Ein Wie­der­be­le­bungs­ver­such

Die Ära des ge­mein­sa­men Fei­erns im Ho­tel war da schon zu En­de: 2003 wur­de es ver­kauft, nach­dem der Sohn des Be­trei­bers tra­gisch ver­un­glückt war, die nach­fol­gen­den Be­sit­zer wuss­ten nicht wirk­lich et­was da­mit an­zu­fan­gen. Die Au­ßen­wän­de sind dünn und un­ge­dämmt, die Zim­mer für heu­ti­ge Be­dürf­nis­se zu klein. Doch ei­ni­ge en­ga­gier­te Ei­sen­kap­pler be­mü­hen sich seit Jah­ren um ei­ne Zu­kunft des Ge­bäu­des. „Im Ho­tel Obir fand al­les statt, von der Hoch­zeit bis zum Im­ker­ball, wir ha­ben ge­tanzt bis in die Früh,„ er­in­nert sich auch An­dre­as Jer­lich, Mit­be­grün­der des Kul­tur­ver­eins Ki­no­Krea­tiv­Kul­tur­ak­tiv. „Sol­che Treff­punk­te gibt es heu­te nicht mehr.“

Ei­nen Wie­der­be­le­bungs­ver­such star­te­te der Ver­ein im Mai 2013 mit dem Pro­jekt „Ho­tel Obir Re­cep­ti­on“: Für zwei Wo­chen hol­te man Künst­ler in den Ort, die je­weils ein Ho­tel­zim­mer als Aus­stel­lungs­raum nut­zen durf­ten. Das sorg­te für reich­lich Be­su­cher und Auf­merk­sam­keit, so­wohl in Bad Ei­sen­kap­pel als auch über den Ort hin­aus, und hauch­te dem ver­las­se­nen Bau wie­der Le­ben ein. Ein neu­er Käu­fer tauch­te je­doch nicht auf, auch wenn, wie An­dre­as Jer­lich an­merkt, der Ver­kaufs­wert dank der Kul­tur sprung­haft an­stieg.

_ _ _ _ _ _ _

■ **Aufgabe A**
Gib die Passage von „Ei­nen Wie­der­be­le­bungs­ver­such star­te­te“ bis „Kul­tur sprung­haft an­stieg.“ aus dem Textausschnitt über das Hotel Obir erneut wieder und benenne dabei „Mai“ in „Juni“ um.
■ **Aufgabe B**
Fasse den Textausschnitt über das Hotel Obir in genau zwei Sätzen zusammen.
■ **Aufgabe C**
Liste alle Eigennamen von Personen, Orten, Gebäuden, Vereinen und Projekten auf, die im Textausschnitt über das Hotel Obir vorkommen.

■ **Gespeicherte Daten**
_ _ _ _ _ _ _

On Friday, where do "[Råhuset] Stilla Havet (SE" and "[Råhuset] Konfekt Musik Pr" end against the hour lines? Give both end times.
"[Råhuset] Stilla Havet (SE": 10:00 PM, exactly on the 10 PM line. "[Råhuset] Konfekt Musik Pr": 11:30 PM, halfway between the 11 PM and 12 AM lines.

_ _ _ _ _ _ _

■ **Musterlösung A**
Ei­nen Wie­der­be­le­bungs­ver­such star­te­te der Ver­ein im Juni 2013 mit dem Pro­jekt „Ho­tel Obir Re­cep­ti­on“: Für zwei Wo­chen hol­te man Künst­ler in den Ort, die je­weils ein Ho­tel­zim­mer als Aus­stel­lungs­raum nut­zen durf­ten. Das sorg­te für reich­lich Be­su­cher und Auf­merk­sam­keit, so­wohl in Bad Ei­sen­kap­pel als auch über den Ort hin­aus, und hauch­te dem ver­las­se­nen Bau wie­der Le­ben ein. Ein neu­er Käu­fer tauch­te je­doch nicht auf, auch wenn, wie An­dre­as Jer­lich an­merkt, der Ver­kaufs­wert dank der Kul­tur sprung­haft an­stieg.

■ **Musterlösung B**
Das Hotel Obir, früher Schauplatz gemeinsamer Feiern, wurde 2003 verkauft; seine Außenwände sind dünn und ungedämmt, und die Zimmer sind für heutige Bedürfnisse zu klein. Der Kulturverein KinoKreativKulturaktiv holte im Mai 2013 mit dem Projekt „Hotel Obir Reception“ für zwei Wochen Künstler in den Ort, die je ein Hotelzimmer als Ausstellungsraum nutzten, was viele Besucher und Aufmerksamkeit brachte, aber keinen neuen Käufer.

■ **Musterlösung C**
Hotel Obir
Andreas Jerlich
KinoKreativKulturaktiv
Hotel Obir Reception
Bad Eisenkappel